July 18, 2024

Equinox heads Sheema Classic, Lord North seeks three-peat on Dubai World Cup undercard

Equinox with jockey Christophe Lemaire wins the Arima Kinen (Photo by Tomoya Moriuchi/Horsephotos.com)

The $12 million Dubai World Cup (G1) understandably gets the most attention on Meydan’s big night. But it’s easy to forget that the card includes three of the 10 richest races in the world, two of which are on turf.

More Dubai coverage: Spot Plays for World Cup Day turf races

Dubai Sheema Classic (G1)

The Dubai Sheema Classic (G1) and the Dubai Turf (G1), ranked equal-fifth and equal-ninth on the list of the world’s most valuable races, highlight a four-race turf bonanza worth a combined $13.5 million. As a result, some of the world’s finest gallopers are present.

It says something about international racing that the winner of the richest turf race in the United States can be going for his sixth consecutive victory yet still probably won’t start favorite in this, which at $6 million is the world’s richest race over the classic turf distance of 1 1/2 miles.

Rebel’s Romance capped off a spectacular season for Godolphin and Charlie Appleby with a comfortable victory in the Breeders’ Cup Turf (G1) Nov. 5. However, he hasn’t raced since his Keeneland triumph, and he’s got history against him, as no Breeders’ Cup Turf winner has won the next edition of the Sheema Classic four months later.

Just as importantly, Rebel’s Romance has Japan’s Horse of the Year to beat. Equinox improved after playing bridesmaid in two Japanese classics in the middle of last year to score two major victories. First he beat subsequent Saudi Cup (G1) winner Panthalassa in the Tenno Sho (Autumn) (G1), and he then easily won Japan’s equal-richest race, the Arima Kinen (G1). A repeat of that form will make him very hard to topple.
************
*WORK ORDER A*
In the Dubai racing article, which horse won the Breeders' Cup Turf on Nov. 5?
*WORK ORDER B*
Carry on the Dubai racing article from its last sentence, in the same style.

*DATA*
************
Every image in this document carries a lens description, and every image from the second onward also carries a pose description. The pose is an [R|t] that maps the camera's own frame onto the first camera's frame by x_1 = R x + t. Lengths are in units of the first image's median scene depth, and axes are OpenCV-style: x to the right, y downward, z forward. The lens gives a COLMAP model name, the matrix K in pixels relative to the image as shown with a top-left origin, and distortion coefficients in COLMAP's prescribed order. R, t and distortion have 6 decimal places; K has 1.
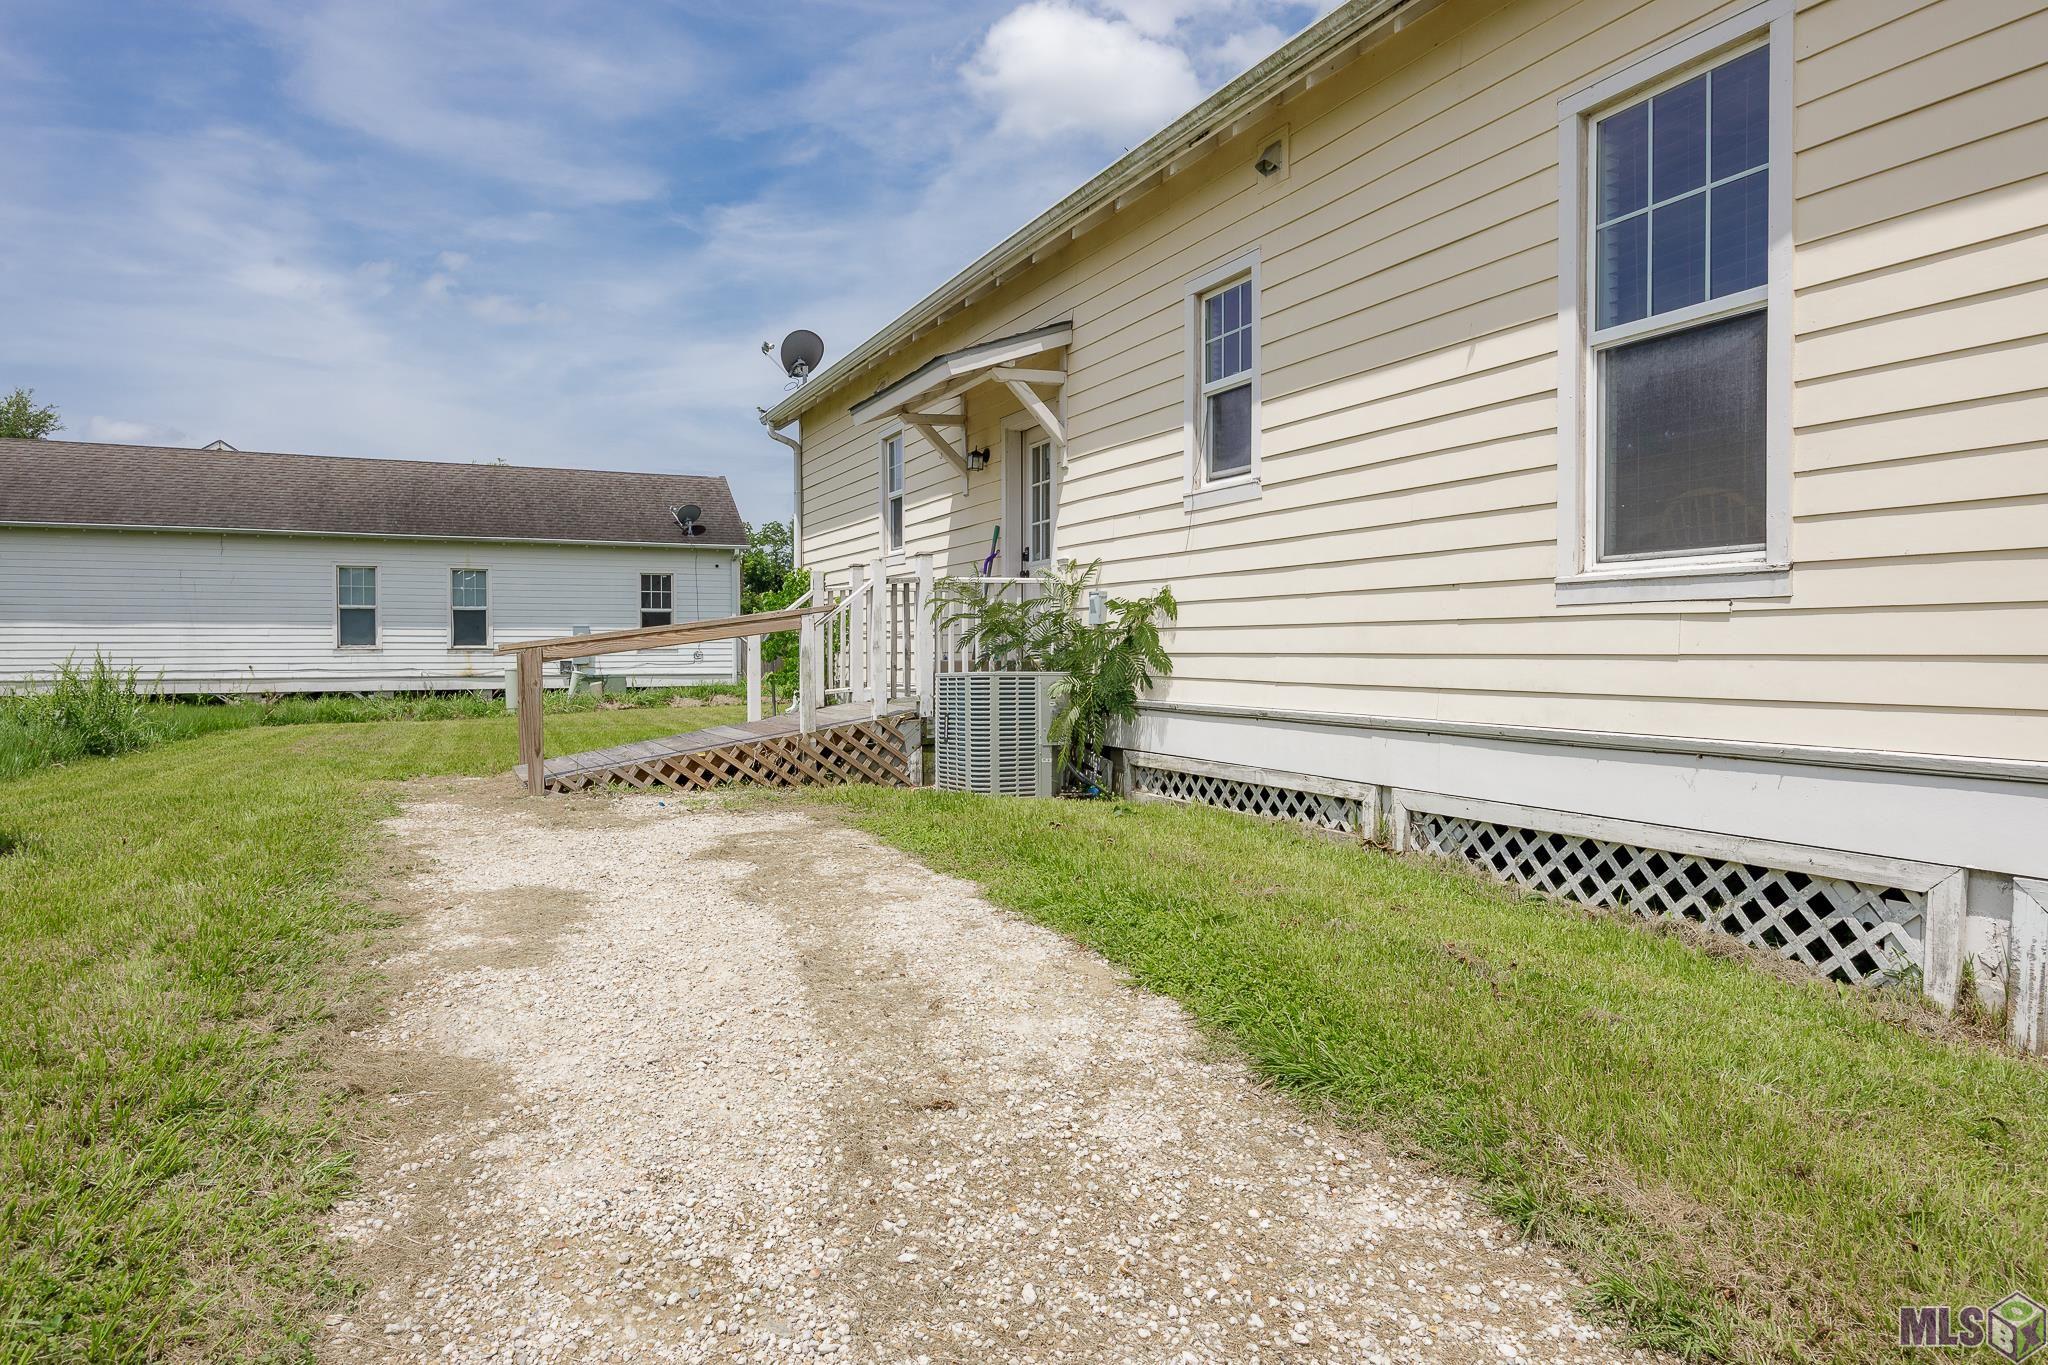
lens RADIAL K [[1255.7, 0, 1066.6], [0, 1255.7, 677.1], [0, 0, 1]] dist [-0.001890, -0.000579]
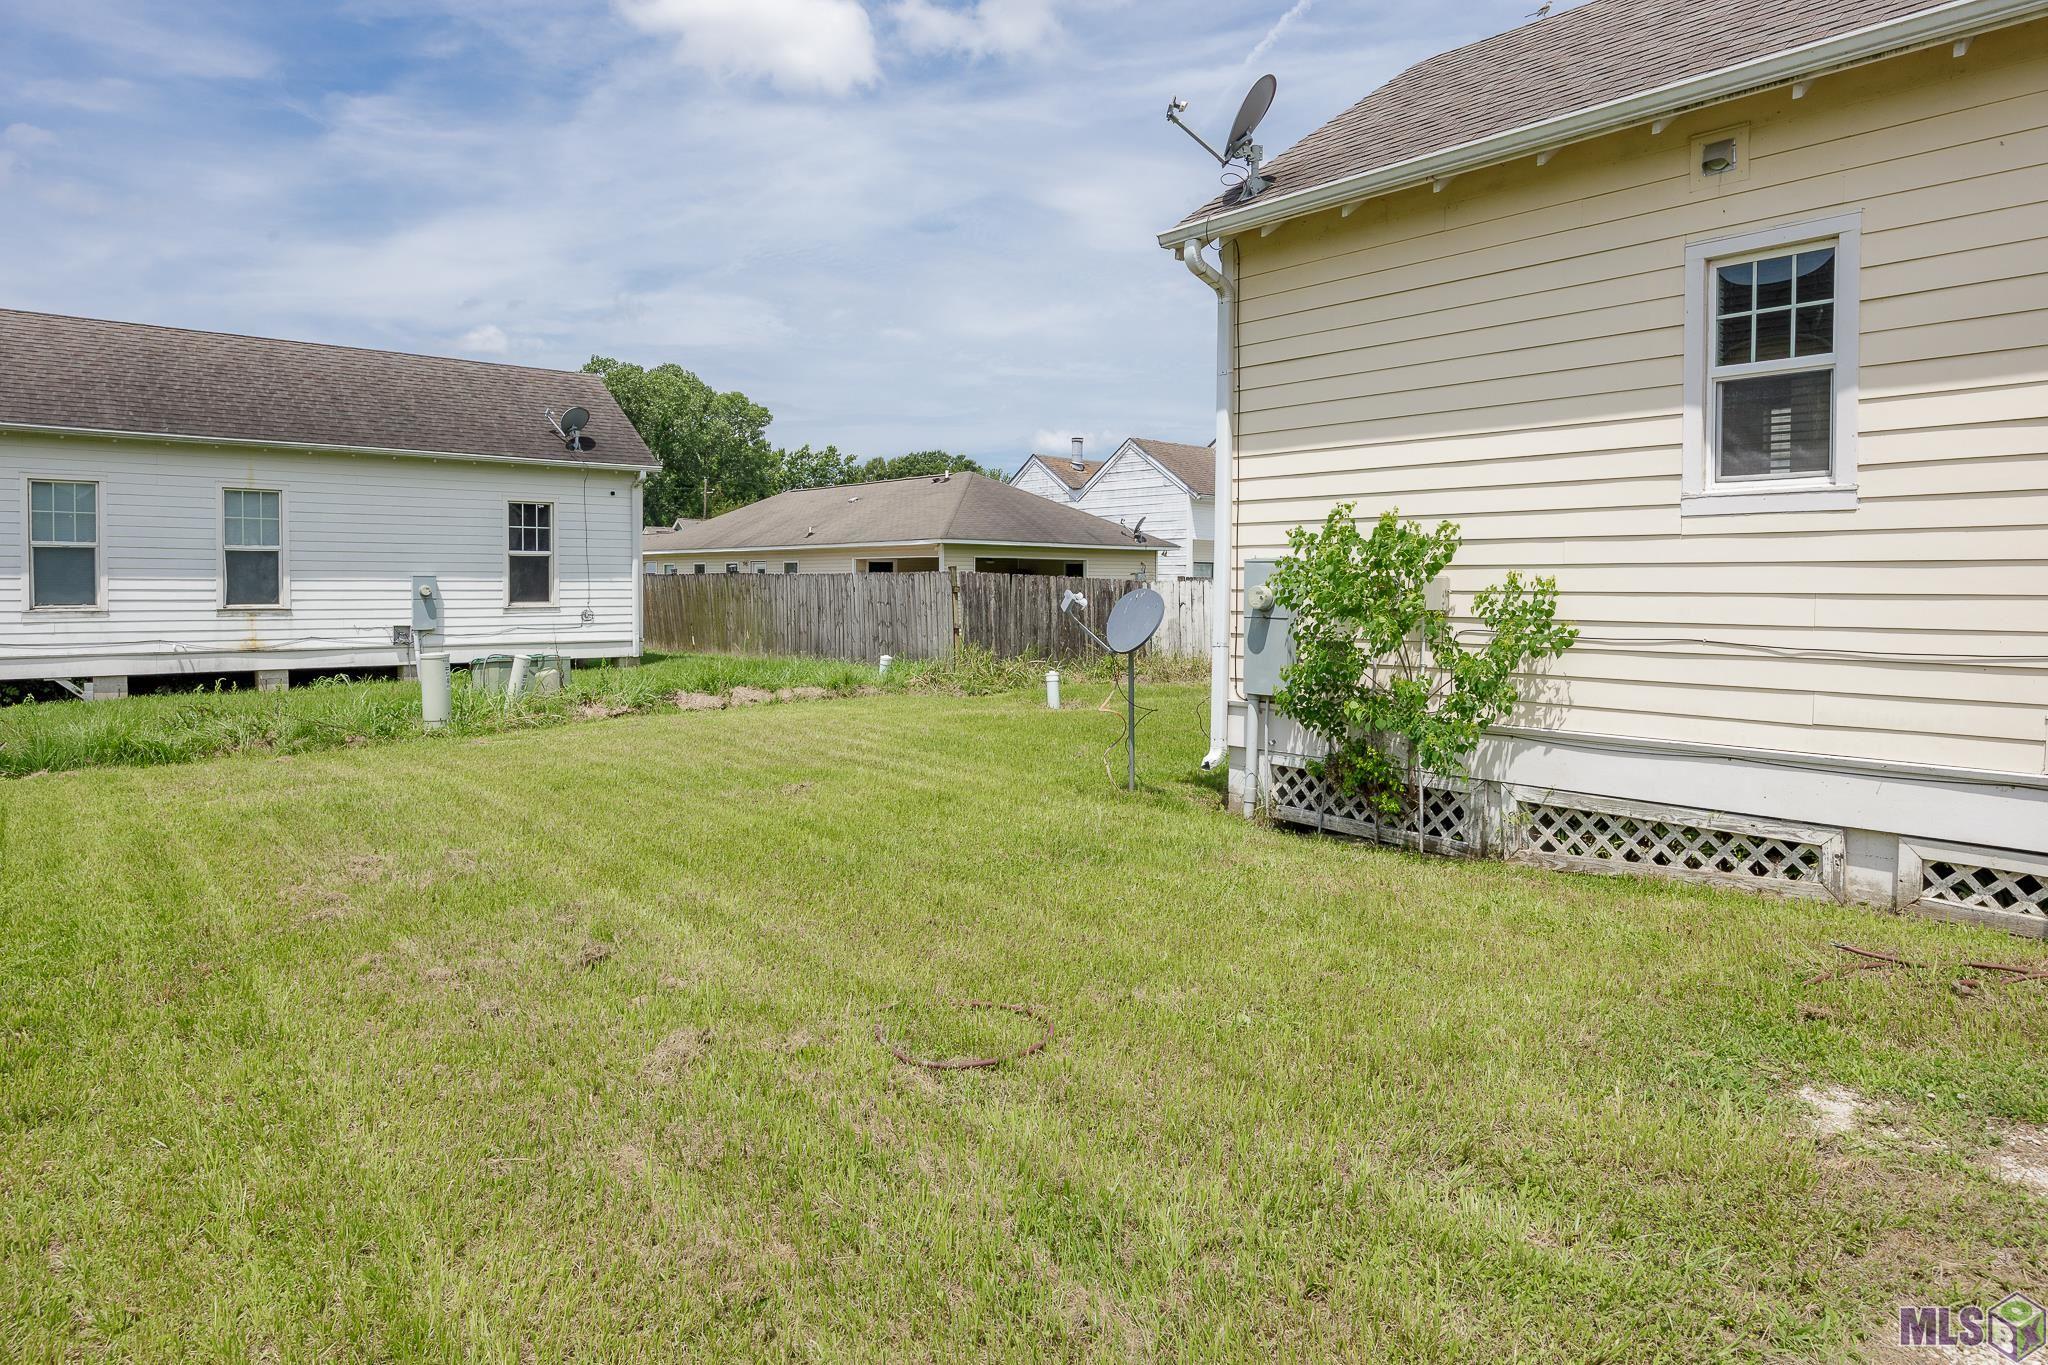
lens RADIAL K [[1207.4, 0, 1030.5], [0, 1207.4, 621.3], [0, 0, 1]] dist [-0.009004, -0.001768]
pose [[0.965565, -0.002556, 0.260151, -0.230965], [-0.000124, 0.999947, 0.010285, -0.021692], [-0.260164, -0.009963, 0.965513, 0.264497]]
************
*ANSWER A*
Rebel's Romance

*ANSWER B*
Two other runners from Japan face the starter: Shahryar, a true 1 1/2-mile horse whose best effort since winning this last year was a second-place finish in the Japan Cup (G1), and Win Marilyn, who put seven unsuccessful home Group 1 attempts behind her to win the Hong Kong Vase (G1) in December.

Hong Kong has two representatives here in the form of Russian Emperor and Senor Toba. Russian Emperor has the better form, having won the Amir Trophy in Qatar and finishing fifth in the Jebel Hatta (G1) over a 1 1/8-mile trip that was too short for him. Whether either is capable of emulating 2007 Hong Kong winner Vengeance of Rain is debatable.

France is also double-handed courtesy of Hong Kong Vase runner-up Botanik, who runs for Godolphin and French maestro Andre Fabre, and Dubai Millennium (G3) second Zagrey.

Two intriguing runners from Britain round off the field: Mostahdaf, who scored wide-margin Group 3 victories at Kempton and Riyadh on either side of failure in very wet conditions in the Prix de l’Arc de Triomphe (G1), and Westover, a winning chance if he replicates the form he showed in winning the Irish Derby (G1) last year.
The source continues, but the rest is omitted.